I wonder, too, if the selection of religiously-based universities for Saudi students isn’t also part of King Abdullah’s efforts toward raising the level of religious tolerance in Saudi society. When these students go home (nearly all Saudi students do go home at the end of their studies), they are going to serve as first hand witnesses that their faith is not being demonized. Even more, that their differences in belief are being accommodated without rancor.
On a quick break between classes last week, Reef Al-Shabnan slipped into an empty room at Catholic University to start her daily prayers to Allah.
In one corner was a life-size painting of Jesus carrying the cross. In another, the portrait of a late priest and theologian looked on. And high above the room hung a small wooden crucifix.
This was not, Shabnan acknowledged, the ideal space for a Muslim to pray in. After her more than two years on campus, though, it has become routine and sacred in its own way. You can find Allah anywhere, the 19-year-old from Saudi Arabia said, even at the flagship university of the U.S. Catholic world.

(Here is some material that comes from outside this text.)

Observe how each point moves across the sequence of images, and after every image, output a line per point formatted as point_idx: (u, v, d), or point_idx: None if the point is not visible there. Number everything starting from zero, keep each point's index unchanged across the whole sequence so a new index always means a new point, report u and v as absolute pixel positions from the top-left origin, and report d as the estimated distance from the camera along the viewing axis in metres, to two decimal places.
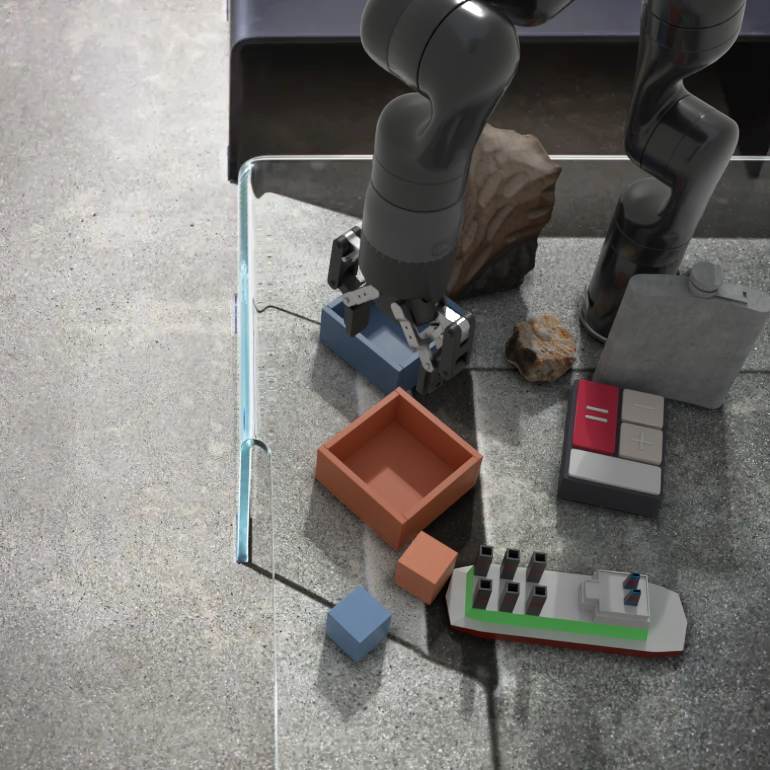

… The largest group of international students by far now comes from Saudi Arabia.
Muslim students say they enroll at Catholic schools for many of the same reasons as their classmates: attractive campuses, appealing professors and academic programs that fit their interests. But there is also a spiritual attraction to the values that overlap the two faiths.
“Because it is an overtly religious place, it’s not strange or weird to care about your religion here, to pray and make God a priority,” said Shabnan, a political science major who often covers her head with a pale beige scarf. “They have the same values we do.”